Extracto proporcionado |
────────────────
Su propio afán
Enrique García-Máiquez
Ramón Castro Thomas
En tránsito
HAY generaciones con suerte y generaciones sin suerte. Mi generación -la de los nacidos en los años 50 y 60 del siglo pasado- tuvo mucha suerte. No conoció guerras, vivió un periodo de prosperidad económica continuada y sólo tuvo que soportar los años menos duros de la dictadura franquista, cuando ésta ya se estaba viniendo abajo por su propia decrepitud. En cambio, la generación de mis abuelos -los nacidos a principios del siglo XX- tuvo muy mala suerte. Vivió una época sin apenas mejoras económicas ni esperanzas políticas -la República casi no tuvo tiempo de hacer nada-, en la que millones de personas tuvieron que emigrar a Cataluña o al País Vasco -o a América- si querían mejorar un poco de vida. Y por si fuera poco, esa generación tuvo que sufrir las terribles consecuencias de la guerra civil: las muertes, la represión, el hambre, el sufrimiento indecible. Y luego, durante veinte años interminables, aún tuvo que pasar por una larga postguerra de miedo y angustia y privaciones. ¿De qué temple estaban hechos nuestros abuelos y bisabuelos para soportar todo eso casi sin rechistar? Imposible saberlo.
────────────────
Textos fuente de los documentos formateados
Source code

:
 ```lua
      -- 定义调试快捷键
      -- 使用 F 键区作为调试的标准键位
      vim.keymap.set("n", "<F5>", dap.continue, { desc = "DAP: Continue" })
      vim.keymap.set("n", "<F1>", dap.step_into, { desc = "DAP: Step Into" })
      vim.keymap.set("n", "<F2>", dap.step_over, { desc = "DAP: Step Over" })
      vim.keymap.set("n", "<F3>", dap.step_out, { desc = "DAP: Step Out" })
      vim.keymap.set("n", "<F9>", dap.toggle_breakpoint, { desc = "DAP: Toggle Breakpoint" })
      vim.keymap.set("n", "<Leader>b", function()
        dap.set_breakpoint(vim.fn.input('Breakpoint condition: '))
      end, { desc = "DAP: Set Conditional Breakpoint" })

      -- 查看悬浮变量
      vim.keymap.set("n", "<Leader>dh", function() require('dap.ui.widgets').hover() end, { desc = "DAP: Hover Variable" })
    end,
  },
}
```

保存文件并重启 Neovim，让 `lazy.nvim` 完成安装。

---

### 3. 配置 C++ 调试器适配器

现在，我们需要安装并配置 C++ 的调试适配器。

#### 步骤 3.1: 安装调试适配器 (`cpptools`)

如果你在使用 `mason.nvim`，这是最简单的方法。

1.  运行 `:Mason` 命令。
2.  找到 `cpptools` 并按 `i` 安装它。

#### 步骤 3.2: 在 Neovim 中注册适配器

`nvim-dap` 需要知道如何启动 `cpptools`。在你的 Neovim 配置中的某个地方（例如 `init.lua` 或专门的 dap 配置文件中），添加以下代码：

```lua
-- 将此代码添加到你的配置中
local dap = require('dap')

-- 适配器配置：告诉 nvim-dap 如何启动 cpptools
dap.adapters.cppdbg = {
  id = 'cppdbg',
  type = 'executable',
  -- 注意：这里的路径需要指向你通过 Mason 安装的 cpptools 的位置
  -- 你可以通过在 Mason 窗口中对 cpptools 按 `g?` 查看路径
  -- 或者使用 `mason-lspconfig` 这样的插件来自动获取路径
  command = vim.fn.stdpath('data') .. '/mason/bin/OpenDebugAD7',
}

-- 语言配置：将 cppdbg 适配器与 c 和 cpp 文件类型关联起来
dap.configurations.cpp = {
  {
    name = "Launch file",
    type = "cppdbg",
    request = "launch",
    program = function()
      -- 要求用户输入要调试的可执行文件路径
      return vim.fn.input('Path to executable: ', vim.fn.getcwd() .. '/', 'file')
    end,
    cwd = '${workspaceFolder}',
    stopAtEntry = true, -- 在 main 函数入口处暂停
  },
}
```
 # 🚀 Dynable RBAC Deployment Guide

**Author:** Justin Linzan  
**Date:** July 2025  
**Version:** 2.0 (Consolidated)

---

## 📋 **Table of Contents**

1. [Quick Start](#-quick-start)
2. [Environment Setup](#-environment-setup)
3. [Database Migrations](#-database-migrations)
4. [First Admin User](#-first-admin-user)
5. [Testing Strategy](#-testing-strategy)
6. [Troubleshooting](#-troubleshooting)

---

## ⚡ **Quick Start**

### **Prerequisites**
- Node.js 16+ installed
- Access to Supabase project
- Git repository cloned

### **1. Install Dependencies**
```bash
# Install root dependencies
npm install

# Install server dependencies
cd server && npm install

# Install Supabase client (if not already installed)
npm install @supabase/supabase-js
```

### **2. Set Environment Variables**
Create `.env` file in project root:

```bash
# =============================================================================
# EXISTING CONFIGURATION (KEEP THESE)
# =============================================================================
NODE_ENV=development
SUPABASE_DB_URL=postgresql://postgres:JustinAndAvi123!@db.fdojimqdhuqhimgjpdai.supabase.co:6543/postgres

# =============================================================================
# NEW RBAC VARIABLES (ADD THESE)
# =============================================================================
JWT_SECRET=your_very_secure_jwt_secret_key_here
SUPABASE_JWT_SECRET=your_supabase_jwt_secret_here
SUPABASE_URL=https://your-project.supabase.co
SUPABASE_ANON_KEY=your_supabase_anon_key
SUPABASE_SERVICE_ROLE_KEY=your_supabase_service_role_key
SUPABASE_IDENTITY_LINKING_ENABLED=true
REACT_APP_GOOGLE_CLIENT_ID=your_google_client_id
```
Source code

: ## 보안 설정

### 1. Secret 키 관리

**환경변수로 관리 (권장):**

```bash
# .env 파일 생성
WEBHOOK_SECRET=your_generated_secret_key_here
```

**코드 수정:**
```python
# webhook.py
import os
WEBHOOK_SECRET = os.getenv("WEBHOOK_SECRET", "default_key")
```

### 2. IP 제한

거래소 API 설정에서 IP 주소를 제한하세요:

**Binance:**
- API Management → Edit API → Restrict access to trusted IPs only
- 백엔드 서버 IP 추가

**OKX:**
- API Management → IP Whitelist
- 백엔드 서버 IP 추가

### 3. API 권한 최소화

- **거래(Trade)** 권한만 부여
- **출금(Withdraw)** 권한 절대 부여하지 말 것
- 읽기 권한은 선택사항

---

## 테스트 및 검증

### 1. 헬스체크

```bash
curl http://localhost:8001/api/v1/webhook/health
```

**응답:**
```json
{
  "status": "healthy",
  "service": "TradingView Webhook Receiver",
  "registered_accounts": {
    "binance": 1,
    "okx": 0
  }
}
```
────────────────
Acción requerida 1 |
Indique si cada afirmación concuerda con el texto sobre la suerte de las generaciones: (a) la generación nacida en los años 50 y 60 conoció guerras; (b) la generación de los abuelos nació a principios del siglo XX; (c) la postguerra se prolongó durante diez años. Responda sí o no y cite literalmente las palabras del texto que lo deciden.
Acción requerida 2 |
Enumere todas las consecuencias de la guerra civil que menciona el texto sobre la suerte de las generaciones.
Acción requerida 3 |
Proporcione la continuación del texto sobre la suerte de las generaciones a partir de su última frase.
No es preciso consultar los registros.

Resultado 1 |
(a) No: "No conoció guerras".
(b) Sí: "los nacidos a principios del siglo XX".
(c) No: "durante veinte años interminables".

Resultado 2 |
las muertes, la represión, el hambre, el sufrimiento indecible

Resultado 3 |
Digo esto porque parece que hemos entrado en otro periodo histórico en el que las cosas van a ir mal dadas, quizá no en los mismos niveles dramáticos que conoció la generación que creció con el siglo XX, pero sí con unos índices de precariedad laboral, de recrudecimiento de la pobreza y de retroceso en muchas conquistas sociales que creíamos irreversibles -aunque ahora se ha demostrado que no lo eran- que amenazan con devolvernos a los peores tiempos del pasado. Y para colmo, no es descabellado imaginar -y cruzo los dedos- un horizonte bélico en un futuro no muy lejano si la amenaza del yihadismo se sigue extendiendo por el sur del Mediterráneo. Muchos de nosotros nos hemos acostumbrado a creer que vivimos en los mundos idílicos de Yupi o de los Teletubbies en los que todo es color de rosa, pero la cruda realidad es mucho más siniestra de lo que nos imaginamos.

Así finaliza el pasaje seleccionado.